Drew Conway pointed me to this article by Chris Anderson talking about the changes in statistics and, by implication, in science, resulting from the ability of Google and others to sift through zillions of bits of information. Anderson writes, “The new availability of huge amounts of data, along with the statistical tools to crunch these numbers, offers a whole new way of understanding the world. Correlation supersedes causation, and science can advance even without coherent models, unified theories, or really any mechanistic explanation at all.”

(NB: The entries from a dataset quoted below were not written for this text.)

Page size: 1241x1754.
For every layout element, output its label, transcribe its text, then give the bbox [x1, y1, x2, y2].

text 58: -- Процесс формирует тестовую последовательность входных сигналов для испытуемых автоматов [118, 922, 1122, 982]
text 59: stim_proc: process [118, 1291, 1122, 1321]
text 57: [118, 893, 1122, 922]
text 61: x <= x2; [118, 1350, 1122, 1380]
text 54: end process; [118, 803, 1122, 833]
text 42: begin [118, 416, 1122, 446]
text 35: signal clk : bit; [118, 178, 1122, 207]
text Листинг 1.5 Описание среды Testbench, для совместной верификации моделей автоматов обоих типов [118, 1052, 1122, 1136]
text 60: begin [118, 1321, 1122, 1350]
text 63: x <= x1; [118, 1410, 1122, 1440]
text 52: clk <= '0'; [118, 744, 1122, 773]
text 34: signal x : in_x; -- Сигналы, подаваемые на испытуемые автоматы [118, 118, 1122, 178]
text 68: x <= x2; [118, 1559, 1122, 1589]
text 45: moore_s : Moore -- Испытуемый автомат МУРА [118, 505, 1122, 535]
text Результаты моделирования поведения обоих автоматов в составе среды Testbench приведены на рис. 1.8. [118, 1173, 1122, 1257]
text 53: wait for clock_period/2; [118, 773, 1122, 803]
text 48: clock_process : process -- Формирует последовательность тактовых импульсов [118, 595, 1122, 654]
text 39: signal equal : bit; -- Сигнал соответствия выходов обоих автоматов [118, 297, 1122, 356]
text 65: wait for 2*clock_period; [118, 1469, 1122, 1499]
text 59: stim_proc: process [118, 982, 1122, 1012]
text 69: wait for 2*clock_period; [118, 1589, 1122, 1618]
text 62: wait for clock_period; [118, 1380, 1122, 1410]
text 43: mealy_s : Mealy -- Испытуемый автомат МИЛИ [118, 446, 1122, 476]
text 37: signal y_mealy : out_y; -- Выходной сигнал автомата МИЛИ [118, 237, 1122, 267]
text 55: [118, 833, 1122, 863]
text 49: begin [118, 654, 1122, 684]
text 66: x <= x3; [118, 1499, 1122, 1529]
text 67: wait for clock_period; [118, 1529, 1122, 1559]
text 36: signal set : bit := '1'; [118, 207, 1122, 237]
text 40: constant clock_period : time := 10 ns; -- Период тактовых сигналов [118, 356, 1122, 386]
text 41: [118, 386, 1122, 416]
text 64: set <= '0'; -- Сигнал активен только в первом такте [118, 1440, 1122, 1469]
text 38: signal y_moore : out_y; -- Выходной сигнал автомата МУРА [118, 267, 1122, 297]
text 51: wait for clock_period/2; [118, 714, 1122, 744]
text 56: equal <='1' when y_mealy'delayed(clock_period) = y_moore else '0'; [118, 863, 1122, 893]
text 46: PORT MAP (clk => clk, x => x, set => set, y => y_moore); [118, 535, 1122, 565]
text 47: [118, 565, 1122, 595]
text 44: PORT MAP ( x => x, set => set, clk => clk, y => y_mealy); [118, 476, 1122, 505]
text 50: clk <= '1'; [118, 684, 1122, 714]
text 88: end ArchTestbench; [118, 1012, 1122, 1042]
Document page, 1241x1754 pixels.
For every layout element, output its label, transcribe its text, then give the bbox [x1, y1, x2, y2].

Conway is skeptical, pointing out that in some areas—for example, the study of terrorism—these databases don’t exist. I have a few more thoughts:
1. Anderson has a point—there is definitely a tradeoff between modeling and data. Statistical modeling is what you do to fill in the spaces between data, and as data become denser, modeling becomes less important.
2. That said, if you look at the end result of an analysis, it is often a simple comparison of the “treatment A is more effective than treatment B” variety. In that case, no matter how large your sample size, you’ll still have to worry about issues of balance between treatment groups, generalizability, and all the other reasons why people say things like, “correlation is not causation” and “the future is different from the past.”
3. Faster computing gives the potential for more modeling along with more data processing. Consider the story of “no pooling” and “complete pooling,” leading to “partial pooling” and multilevel modeling. Ideally our algorithms should become better at balancing different sources of information. I suspect this will always be needed.